Published Thursday, December 23, 2021
by Zane Sparling/The Oregonian-OregonLive
Unionized Burgerville Employees Ratify Contract, ‘Establishing First Fast-Food Union In The United States’

(THE STATE OF OREGON) – Unionized Workers at five Burgerville locations have voted to ratify a contract, making them the Nation’s first Fast Food Employees to be covered by a Collective Bargaining Agreement.

The deal applies to Workers employed at the Regional Burger Chain’s Montavilla, Lents, Hawthorne Boulevard, Oregon Convention Center and City of Gladstone locations.  Burgerville employs roughly 800 people across 39 locations in Oregon and Southwest Washington.

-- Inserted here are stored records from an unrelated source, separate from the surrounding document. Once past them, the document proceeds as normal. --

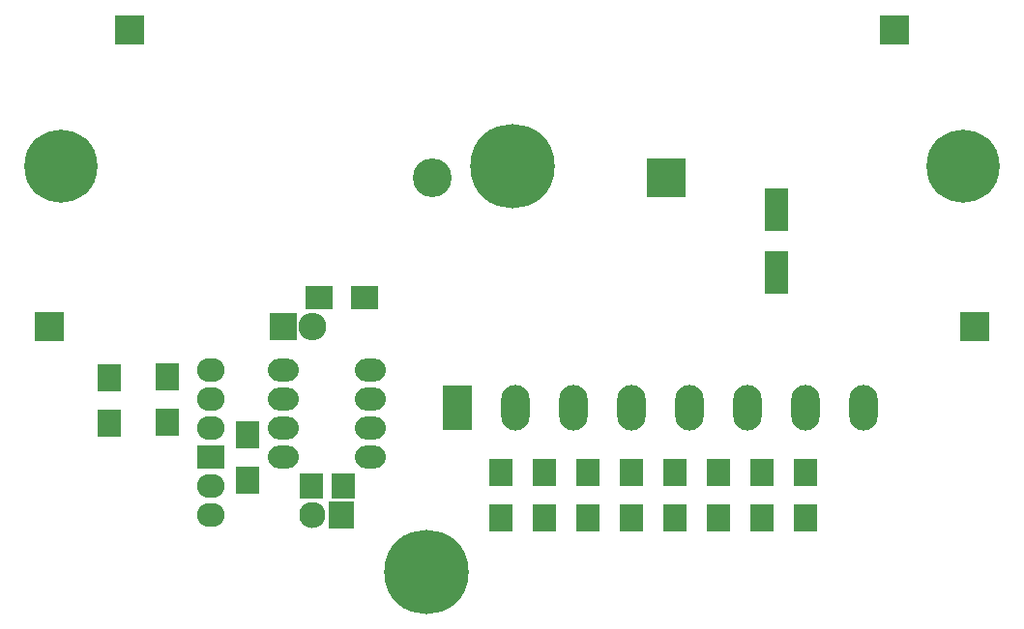
<source format=gbs>
G04 #@! TF.FileFunction,Soldermask,Bot*
%FSLAX46Y46*%
G04 Gerber Fmt 4.6, Leading zero omitted, Abs format (unit mm)*
G04 Created by KiCad (PCBNEW 4.0.5+dfsg1-4) date Tue May 16 10:22:51 2017*
%MOMM*%
%LPD*%
G01*
G04 APERTURE LIST*
%ADD10C,0.100000*%
%ADD11R,2.400000X2.100000*%
%ADD12O,2.400000X2.100000*%
%ADD13R,2.500000X4.000000*%
%ADD14O,2.500000X4.000000*%
%ADD15R,2.100000X2.400000*%
%ADD16R,2.000000X2.400000*%
%ADD17C,3.400000*%
%ADD18R,3.400000X3.400000*%
%ADD19R,2.635200X2.635200*%
%ADD20R,2.300000X2.400000*%
%ADD21C,2.300000*%
%ADD22R,1.997660X2.200860*%
%ADD23R,2.432000X2.432000*%
%ADD24O,2.432000X2.432000*%
%ADD25C,7.400000*%
%ADD26C,6.400000*%
%ADD27O,2.700000X2.000000*%
%ADD28R,2.099260X3.699460*%
G04 APERTURE END LIST*
D10*
D11*
X57150000Y-157480000D03*
D12*
X57150000Y-154940000D03*
X57150000Y-152400000D03*
X57150000Y-149860000D03*
X57150000Y-160020000D03*
X57150000Y-162560000D03*
D13*
X78740000Y-153150000D03*
D14*
X83820000Y-153150000D03*
X88900000Y-153150000D03*
X93980000Y-153150000D03*
X99060000Y-153150000D03*
X104140000Y-153150000D03*
X109220000Y-153150000D03*
X114300000Y-153150000D03*
D15*
X82550000Y-162770000D03*
X82550000Y-158770000D03*
X90170000Y-162770000D03*
X90170000Y-158770000D03*
D16*
X86360000Y-162770000D03*
X86360000Y-158770000D03*
X93980000Y-162770000D03*
X93980000Y-158770000D03*
X101600000Y-162770000D03*
X101600000Y-158770000D03*
X109220000Y-162770000D03*
X109220000Y-158770000D03*
X53340000Y-150400000D03*
X53340000Y-154400000D03*
D15*
X97790000Y-162770000D03*
X97790000Y-158770000D03*
X105410000Y-162770000D03*
X105410000Y-158770000D03*
X60325000Y-159480000D03*
X60325000Y-155480000D03*
D11*
X70580000Y-143510000D03*
X66580000Y-143510000D03*
D17*
X76500000Y-133000000D03*
D18*
X96990000Y-133000000D03*
D19*
X117000000Y-120000000D03*
X50000000Y-120000000D03*
D20*
X68580000Y-162560000D03*
D21*
X66040000Y-162560000D03*
D22*
X65890140Y-160020000D03*
X68729860Y-160020000D03*
D23*
X63500000Y-146050000D03*
D24*
X66040000Y-146050000D03*
D19*
X124000000Y-146000000D03*
X43000000Y-146000000D03*
D25*
X83500000Y-132000000D03*
D26*
X123000000Y-132000000D03*
X44000000Y-132000000D03*
D25*
X76000000Y-167500000D03*
D27*
X63500000Y-149860000D03*
X63500000Y-152400000D03*
X63500000Y-154940000D03*
X63500000Y-157480000D03*
X71120000Y-157480000D03*
X71120000Y-154940000D03*
X71120000Y-152400000D03*
X71120000Y-149860000D03*
D28*
X106680000Y-141250820D03*
X106680000Y-135749180D03*
D16*
X48260000Y-150495000D03*
X48260000Y-154495000D03*
M02*

</source>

The new contract expires on May 1st, 2023.

“Burgerville has always valued Employees and invested in their well-being.  As the first in the Fast Food Restaurant Industry to offer affordable health care to employees in 2006, it’s no surprise to be the first with a Union contract,” Burgerville CEO Jill Taylor said in a statement.

“What a great new chapter in our sixty-year history,” Taylor said.

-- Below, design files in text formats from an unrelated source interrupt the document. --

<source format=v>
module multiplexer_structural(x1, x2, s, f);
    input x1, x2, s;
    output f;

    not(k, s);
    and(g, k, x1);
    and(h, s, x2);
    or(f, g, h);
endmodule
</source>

Ninety-two-percent of Burgerville Workers Union Members voted in favor of the contract, with three-quarters of workers participating in the Union Election, according to the Industrial Workers of the World, which led the organizing effort.

The new deal includes provisions for a three-month set schedule, paid vacation and parental leave, new “just cause” requirements for Workers facing discipline or firing, and job safety improvements, according to the Industrial Workers of the World.

The deal also enshrines into the contract shift meals, paid holidays and an increase in starting wages from $14.25 to $15 an hour.

Some of the changes, including allowing tipping and loosening the dress code, have been extended to all Burgerville locations.

“We’re proud of the work we’ve done,” Chief Union Negotiator Mark Medina said in a statement. “This would not be possible without the courage and persistence of Burgerville Workers who took action and stayed strong in solidarity with local Labor and the community.”

The new accord between Labor and management ends more than three years of sometimes strained negotiations, which spurred picket lines and protests, required help from Federal Mediators and inspired a boycott that has technically been in place since 2018.